# WHAT IS REQUIRED
Render all of the material below as a numbered list, leaving out any blank lines.

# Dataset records
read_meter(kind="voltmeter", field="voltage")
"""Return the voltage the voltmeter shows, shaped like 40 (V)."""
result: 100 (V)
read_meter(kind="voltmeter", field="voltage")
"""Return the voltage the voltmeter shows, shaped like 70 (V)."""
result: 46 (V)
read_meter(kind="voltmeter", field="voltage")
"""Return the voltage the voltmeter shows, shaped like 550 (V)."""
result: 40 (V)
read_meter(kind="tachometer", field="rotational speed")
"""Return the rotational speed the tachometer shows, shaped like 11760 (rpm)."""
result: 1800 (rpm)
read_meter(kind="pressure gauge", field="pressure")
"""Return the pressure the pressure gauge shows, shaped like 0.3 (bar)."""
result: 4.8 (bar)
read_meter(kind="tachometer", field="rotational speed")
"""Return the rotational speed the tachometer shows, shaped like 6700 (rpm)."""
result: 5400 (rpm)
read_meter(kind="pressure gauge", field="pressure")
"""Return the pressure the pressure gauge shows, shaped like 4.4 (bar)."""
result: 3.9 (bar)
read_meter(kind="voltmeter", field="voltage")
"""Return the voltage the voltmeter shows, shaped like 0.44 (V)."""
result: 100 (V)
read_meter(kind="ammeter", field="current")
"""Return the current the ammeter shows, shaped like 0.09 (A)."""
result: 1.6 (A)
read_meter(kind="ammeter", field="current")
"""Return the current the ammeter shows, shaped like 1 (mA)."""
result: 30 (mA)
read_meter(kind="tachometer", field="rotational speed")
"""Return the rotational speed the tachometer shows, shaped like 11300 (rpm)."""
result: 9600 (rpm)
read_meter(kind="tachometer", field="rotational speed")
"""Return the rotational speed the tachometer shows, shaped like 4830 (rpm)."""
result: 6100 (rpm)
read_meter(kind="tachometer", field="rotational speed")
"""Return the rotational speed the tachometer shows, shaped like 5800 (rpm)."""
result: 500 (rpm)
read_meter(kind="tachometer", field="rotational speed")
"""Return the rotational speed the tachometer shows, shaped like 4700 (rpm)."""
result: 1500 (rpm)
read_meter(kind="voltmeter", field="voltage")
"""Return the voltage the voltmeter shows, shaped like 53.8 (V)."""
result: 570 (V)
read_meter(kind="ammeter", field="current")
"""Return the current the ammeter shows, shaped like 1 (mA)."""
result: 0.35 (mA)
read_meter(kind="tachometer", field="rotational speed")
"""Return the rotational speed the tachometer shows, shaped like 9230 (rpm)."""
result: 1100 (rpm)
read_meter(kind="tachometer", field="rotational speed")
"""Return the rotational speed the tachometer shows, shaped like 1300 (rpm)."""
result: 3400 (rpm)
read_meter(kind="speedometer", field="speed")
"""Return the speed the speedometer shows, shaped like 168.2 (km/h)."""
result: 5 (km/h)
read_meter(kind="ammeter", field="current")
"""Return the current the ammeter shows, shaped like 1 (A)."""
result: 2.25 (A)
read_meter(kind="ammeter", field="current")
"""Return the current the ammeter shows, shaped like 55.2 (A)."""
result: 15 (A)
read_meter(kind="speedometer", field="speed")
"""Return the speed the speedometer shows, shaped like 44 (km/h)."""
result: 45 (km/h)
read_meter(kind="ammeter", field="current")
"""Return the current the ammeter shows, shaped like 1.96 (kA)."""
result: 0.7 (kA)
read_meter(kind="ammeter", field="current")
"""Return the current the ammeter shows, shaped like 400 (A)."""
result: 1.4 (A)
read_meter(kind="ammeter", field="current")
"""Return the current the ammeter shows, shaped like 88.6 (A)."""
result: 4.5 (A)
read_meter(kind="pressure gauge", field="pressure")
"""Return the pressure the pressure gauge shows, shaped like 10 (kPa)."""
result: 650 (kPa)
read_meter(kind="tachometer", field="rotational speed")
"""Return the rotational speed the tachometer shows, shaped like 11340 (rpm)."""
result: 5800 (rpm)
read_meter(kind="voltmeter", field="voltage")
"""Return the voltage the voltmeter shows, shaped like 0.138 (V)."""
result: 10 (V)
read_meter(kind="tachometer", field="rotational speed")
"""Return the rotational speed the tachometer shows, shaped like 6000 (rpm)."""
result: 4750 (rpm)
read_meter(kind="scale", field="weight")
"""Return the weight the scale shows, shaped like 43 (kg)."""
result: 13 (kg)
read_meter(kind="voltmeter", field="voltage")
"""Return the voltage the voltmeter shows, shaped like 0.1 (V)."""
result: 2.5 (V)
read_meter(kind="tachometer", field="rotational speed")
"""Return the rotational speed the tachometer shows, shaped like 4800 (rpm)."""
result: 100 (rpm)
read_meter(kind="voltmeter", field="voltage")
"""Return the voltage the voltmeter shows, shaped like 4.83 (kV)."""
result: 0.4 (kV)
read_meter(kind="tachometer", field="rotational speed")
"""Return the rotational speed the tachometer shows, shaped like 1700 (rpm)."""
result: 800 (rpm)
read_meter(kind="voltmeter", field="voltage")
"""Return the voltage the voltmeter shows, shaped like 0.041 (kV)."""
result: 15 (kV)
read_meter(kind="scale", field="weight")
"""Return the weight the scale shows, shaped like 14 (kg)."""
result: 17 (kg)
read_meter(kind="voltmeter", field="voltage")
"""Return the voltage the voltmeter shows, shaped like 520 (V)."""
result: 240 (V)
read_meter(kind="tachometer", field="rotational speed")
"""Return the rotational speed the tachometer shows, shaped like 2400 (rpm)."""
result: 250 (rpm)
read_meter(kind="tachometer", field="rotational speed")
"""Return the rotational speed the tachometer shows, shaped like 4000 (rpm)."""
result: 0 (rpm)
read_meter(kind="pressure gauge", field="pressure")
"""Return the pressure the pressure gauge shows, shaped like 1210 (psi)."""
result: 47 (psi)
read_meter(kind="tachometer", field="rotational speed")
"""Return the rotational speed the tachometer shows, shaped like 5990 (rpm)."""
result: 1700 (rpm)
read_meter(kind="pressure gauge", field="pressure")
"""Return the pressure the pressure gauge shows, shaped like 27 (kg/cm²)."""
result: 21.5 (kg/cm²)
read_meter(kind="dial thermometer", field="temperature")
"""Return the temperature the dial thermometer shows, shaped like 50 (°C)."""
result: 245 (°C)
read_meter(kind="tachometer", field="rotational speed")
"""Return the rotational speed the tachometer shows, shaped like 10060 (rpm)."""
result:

# TASK RESPONSE
1. read_meter(kind="voltmeter", field="voltage")
2. """Return the voltage the voltmeter shows, shaped like 40 (V)."""
3. result: 100 (V)
4. read_meter(kind="voltmeter", field="voltage")
5. """Return the voltage the voltmeter shows, shaped like 70 (V)."""
6. result: 46 (V)
7. read_meter(kind="voltmeter", field="voltage")
8. """Return the voltage the voltmeter shows, shaped like 550 (V)."""
9. result: 40 (V)
10. read_meter(kind="tachometer", field="rotational speed")
11. """Return the rotational speed the tachometer shows, shaped like 11760 (rpm)."""
12. result: 1800 (rpm)
13. read_meter(kind="pressure gauge", field="pressure")
14. """Return the pressure the pressure gauge shows, shaped like 0.3 (bar)."""
15. result: 4.8 (bar)
16. read_meter(kind="tachometer", field="rotational speed")
17. """Return the rotational speed the tachometer shows, shaped like 6700 (rpm)."""
18. result: 5400 (rpm)
19. read_meter(kind="pressure gauge", field="pressure")
20. """Return the pressure the pressure gauge shows, shaped like 4.4 (bar)."""
21. result: 3.9 (bar)
22. read_meter(kind="voltmeter", field="voltage")
23. """Return the voltage the voltmeter shows, shaped like 0.44 (V)."""
24. result: 100 (V)
25. read_meter(kind="ammeter", field="current")
26. """Return the current the ammeter shows, shaped like 0.09 (A)."""
27. result: 1.6 (A)
28. read_meter(kind="ammeter", field="current")
29. """Return the current the ammeter shows, shaped like 1 (mA)."""
30. result: 30 (mA)
31. read_meter(kind="tachometer", field="rotational speed")
32. """Return the rotational speed the tachometer shows, shaped like 11300 (rpm)."""
33. result: 9600 (rpm)
34. read_meter(kind="tachometer", field="rotational speed")
35. """Return the rotational speed the tachometer shows, shaped like 4830 (rpm)."""
36. result: 6100 (rpm)
37. read_meter(kind="tachometer", field="rotational speed")
38. """Return the rotational speed the tachometer shows, shaped like 5800 (rpm)."""
39. result: 500 (rpm)
40. read_meter(kind="tachometer", field="rotational speed")
41. """Return the rotational speed the tachometer shows, shaped like 4700 (rpm)."""
42. result: 1500 (rpm)
43. read_meter(kind="voltmeter", field="voltage")
44. """Return the voltage the voltmeter shows, shaped like 53.8 (V)."""
45. result: 570 (V)
46. read_meter(kind="ammeter", field="current")
47. """Return the current the ammeter shows, shaped like 1 (mA)."""
48. result: 0.35 (mA)
49. read_meter(kind="tachometer", field="rotational speed")
50. """Return the rotational speed the tachometer shows, shaped like 9230 (rpm)."""
51. result: 1100 (rpm)
52. read_meter(kind="tachometer", field="rotational speed")
53. """Return the rotational speed the tachometer shows, shaped like 1300 (rpm)."""
54. result: 3400 (rpm)
55. read_meter(kind="speedometer", field="speed")
56. """Return the speed the speedometer shows, shaped like 168.2 (km/h)."""
57. result: 5 (km/h)
58. read_meter(kind="ammeter", field="current")
59. """Return the current the ammeter shows, shaped like 1 (A)."""
60. result: 2.25 (A)
61. read_meter(kind="ammeter", field="current")
62. """Return the current the ammeter shows, shaped like 55.2 (A)."""
63. result: 15 (A)
64. read_meter(kind="speedometer", field="speed")
65. """Return the speed the speedometer shows, shaped like 44 (km/h)."""
66. result: 45 (km/h)
67. read_meter(kind="ammeter", field="current")
68. """Return the current the ammeter shows, shaped like 1.96 (kA)."""
69. result: 0.7 (kA)
70. read_meter(kind="ammeter", field="current")
71. """Return the current the ammeter shows, shaped like 400 (A)."""
72. result: 1.4 (A)
73. read_meter(kind="ammeter", field="current")
74. """Return the current the ammeter shows, shaped like 88.6 (A)."""
75. result: 4.5 (A)
76. read_meter(kind="pressure gauge", field="pressure")
77. """Return the pressure the pressure gauge shows, shaped like 10 (kPa)."""
78. result: 650 (kPa)
79. read_meter(kind="tachometer", field="rotational speed")
80. """Return the rotational speed the tachometer shows, shaped like 11340 (rpm)."""
81. result: 5800 (rpm)
82. read_meter(kind="voltmeter", field="voltage")
83. """Return the voltage the voltmeter shows, shaped like 0.138 (V)."""
84. result: 10 (V)
85. read_meter(kind="tachometer", field="rotational speed")
86. """Return the rotational speed the tachometer shows, shaped like 6000 (rpm)."""
87. result: 4750 (rpm)
88. read_meter(kind="scale", field="weight")
89. """Return the weight the scale shows, shaped like 43 (kg)."""
90. result: 13 (kg)
91. read_meter(kind="voltmeter", field="voltage")
92. """Return the voltage the voltmeter shows, shaped like 0.1 (V)."""
93. result: 2.5 (V)
94. read_meter(kind="tachometer", field="rotational speed")
95. """Return the rotational speed the tachometer shows, shaped like 4800 (rpm)."""
96. result: 100 (rpm)
97. read_meter(kind="voltmeter", field="voltage")
98. """Return the voltage the voltmeter shows, shaped like 4.83 (kV)."""
99. result: 0.4 (kV)
100. read_meter(kind="tachometer", field="rotational speed")
101. """Return the rotational speed the tachometer shows, shaped like 1700 (rpm)."""
102. result: 800 (rpm)
103. read_meter(kind="voltmeter", field="voltage")
104. """Return the voltage the voltmeter shows, shaped like 0.041 (kV)."""
105. result: 15 (kV)
106. read_meter(kind="scale", field="weight")
107. """Return the weight the scale shows, shaped like 14 (kg)."""
108. result: 17 (kg)
109. read_meter(kind="voltmeter", field="voltage")
110. """Return the voltage the voltmeter shows, shaped like 520 (V)."""
111. result: 240 (V)
112. read_meter(kind="tachometer", field="rotational speed")
113. """Return the rotational speed the tachometer shows, shaped like 2400 (rpm)."""
114. result: 250 (rpm)
115. read_meter(kind="tachometer", field="rotational speed")
116. """Return the rotational speed the tachometer shows, shaped like 4000 (rpm)."""
117. result: 0 (rpm)
118. read_meter(kind="pressure gauge", field="pressure")
119. """Return the pressure the pressure gauge shows, shaped like 1210 (psi)."""
120. result: 47 (psi)
121. read_meter(kind="tachometer", field="rotational speed")
122. """Return the rotational speed the tachometer shows, shaped like 5990 (rpm)."""
123. result: 1700 (rpm)
124. read_meter(kind="pressure gauge", field="pressure")
125. """Return the pressure the pressure gauge shows, shaped like 27 (kg/cm²)."""
126. result: 21.5 (kg/cm²)
127. read_meter(kind="dial thermometer", field="temperature")
128. """Return the temperature the dial thermometer shows, shaped like 50 (°C)."""
129. result: 245 (°C)
130. read_meter(kind="tachometer", field="rotational speed")
131. """Return the rotational speed the tachometer shows, shaped like 10060 (rpm)."""
132. result:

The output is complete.